Radioisotopes produced gamma rays in the megavolt range, but prior to World War II virtually the only radioisotope available for radiotherapy was naturally occurring radium (producing 1-2 MeV gamma rays), which was extremely expensive due to its low occurrence in ores. In 1937 the price of radium  per gram, and the total worldwide supply of radium available for beam radiotherapy (teletherapy) was 50 grams.

The invention of the nuclear reactor in the Manhattan Project during World War II made possible the creation of artificial radioisotopes for radiotherapy.
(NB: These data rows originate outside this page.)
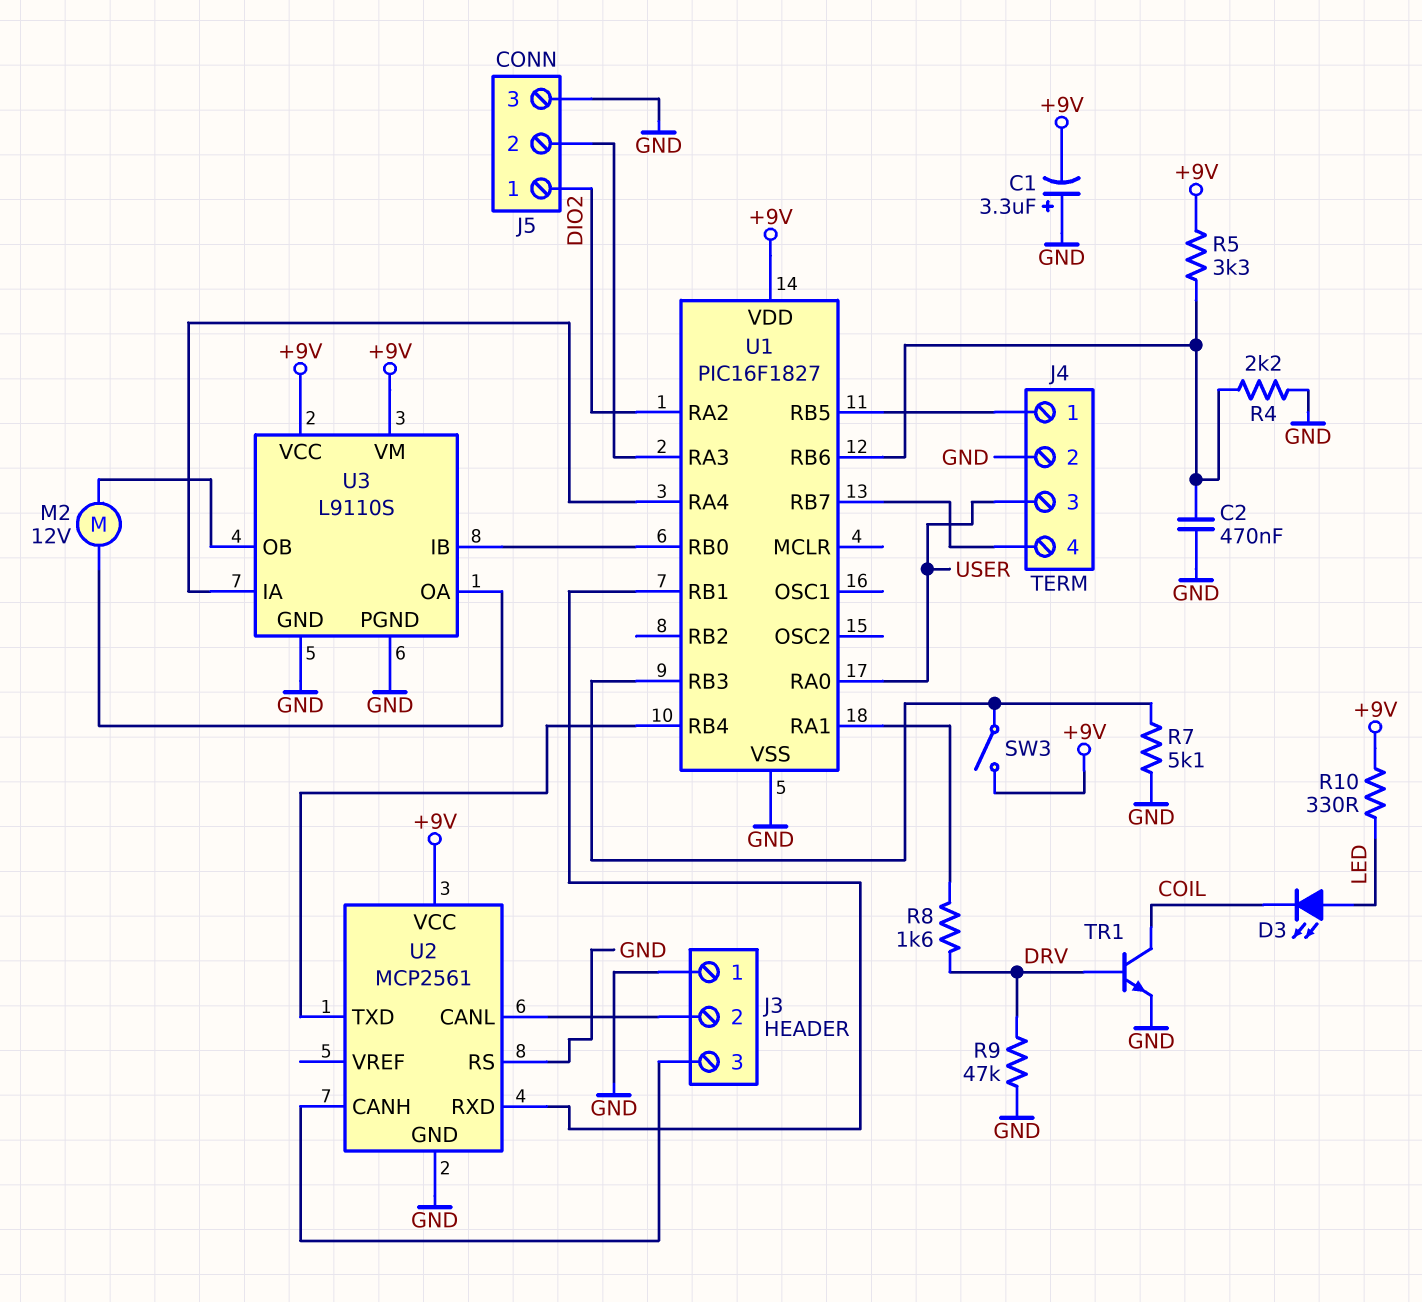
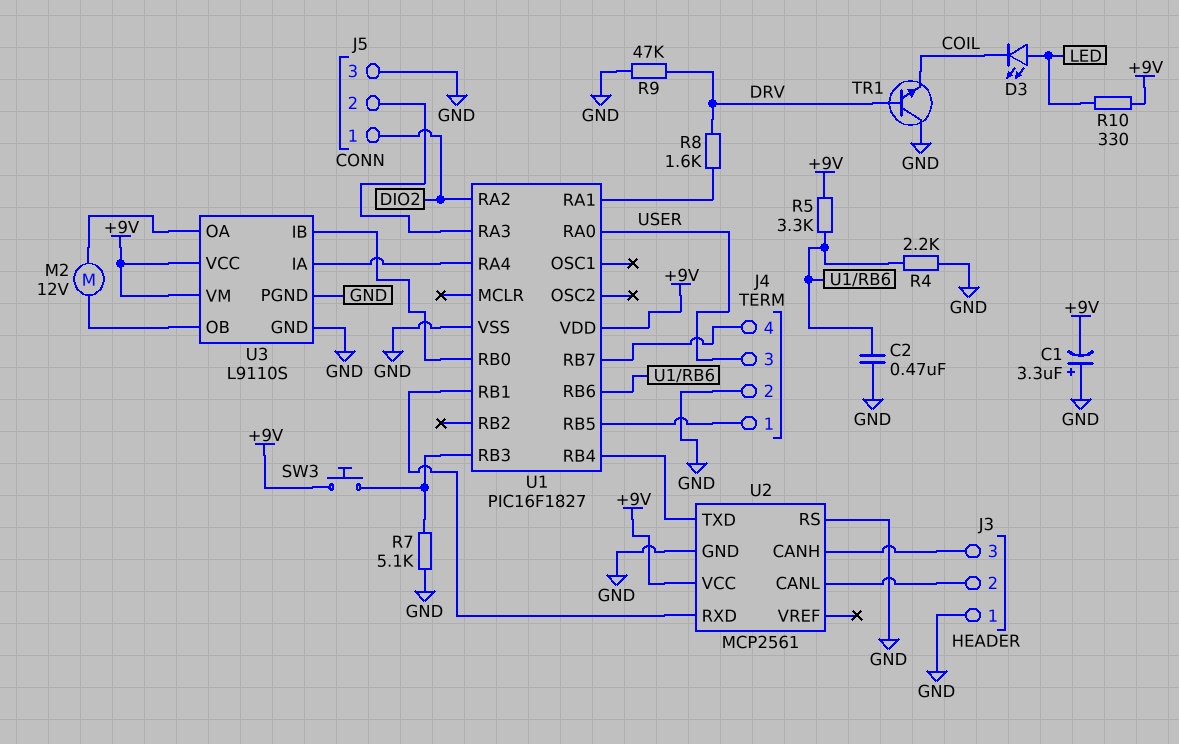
SW3: switch (+9V, U1/RB3) -> button (+9V, U1/RB3)
TR1: NPN (B DRV, C COIL, E GND) -> NPN (B DRV, C GND, E COIL)

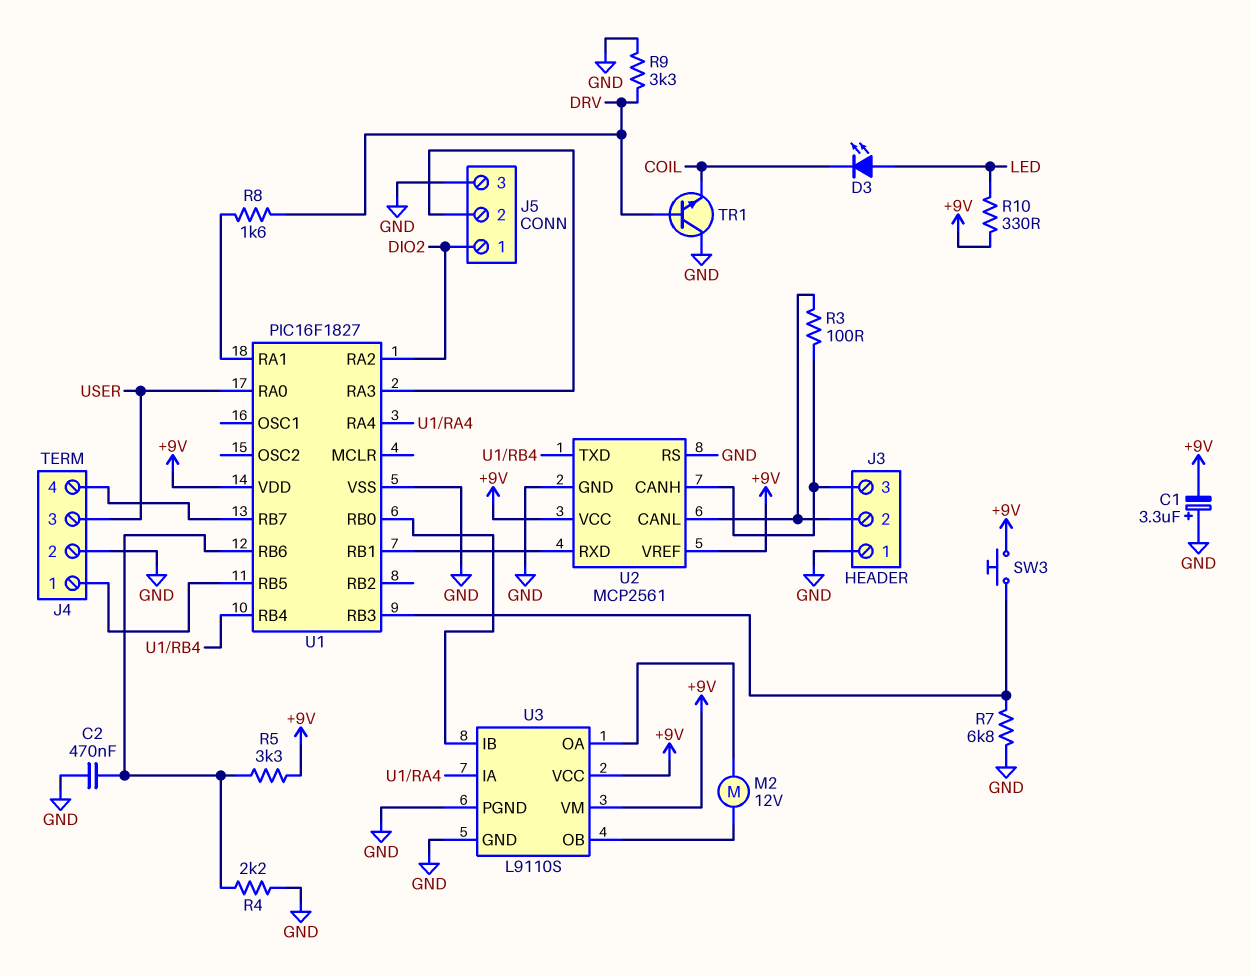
R3: none -> 100 (J3/2, J3/3)
R7: 5.1k (GND, U1/RB3) -> 6.8k (GND, U1/RB3)
R9: 47k (DRV, GND) -> 3.3k (DRV, GND)
U2 pin VREF: none -> +9V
Cobalt-60, produced by neutron irradiation of ordinary cobalt metal in a reactor, is a high activity gamma-ray emitter, emitting 1.17 and 1.33 MeV gamma rays with an activity of 44 TBq/g. The main reason for its wide use in radiotherapy is that it has a longer half-life, 5.27 years, than many other gamma emitters. However, this half-life still requires cobalt sources to be replaced about every five years.
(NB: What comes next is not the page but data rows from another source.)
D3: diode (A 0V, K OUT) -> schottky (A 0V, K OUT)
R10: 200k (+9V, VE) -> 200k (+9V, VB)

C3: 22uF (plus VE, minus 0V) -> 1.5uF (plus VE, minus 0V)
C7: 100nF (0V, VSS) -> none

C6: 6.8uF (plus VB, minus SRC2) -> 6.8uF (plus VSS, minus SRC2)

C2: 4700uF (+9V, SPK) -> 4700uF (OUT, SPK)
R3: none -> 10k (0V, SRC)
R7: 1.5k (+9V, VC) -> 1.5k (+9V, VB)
In 1949, Dr. Harold E. Johns of the University of Saskatchewan sent a request to the National Research Council (NRC) of Canada asking it to produce cobalt-60 isotopes for use in a cobalt therapy unit prototype. Two cobalt-60 apparatuses were then built, one in Saskatoon in the cancer wing of the University of Saskatchewan and the other in London, Ontario. Johns collected depth-dose data at the University of Saskatchewan which would later become the world standard. The first patient to be treated with cobalt-60 radiation was treated on October 27, 1951, at the War Memorial Children's Hospital in London, Ontario. In 1961 cobalt therapy was expected to replace X-ray radiotherapy. In 1966, Walt Disney's lung cancer was treated with this procedure, but could not prevent his death.

Dr. Glenn T. Seaborg, chairman of the United States Atomic Energy Commission, Nobel Prize winner and former chancellor of the University of California, dedicated the first cobalt facility of the new Radiation Therapy and Nuclear Medicine Wing of the Cedars of Lebanon Hospital on January 11, 1963, supervised by Dr. Henry L. Jaffe, Director of the new department. A pioneer in the use of the nicknamed "cobalt bomb" the Cedars unit was licensed in 1948 by the Atomic Energy Commission.

==Current use==
The role of the cobalt unit has partly been replaced by the linear accelerator, which can generate higher-energy radiation, and does not produce the radioactive waste that radioisotopes do with their attendant disposal problems. Cobalt treatment still has a useful role to play in certain applications and is still in widespread use worldwide, since the machinery is relatively reliable and simple to maintain compared to the modern linear accelerator.

==Isotope==
As used in radiotherapy, cobalt units produce stable, dichromatic beams of 1.17 and 1.33 MeV, resulting in an average beam energy of 1.25 MeV. Cobalt-60 has a half-life of 5.2713 years.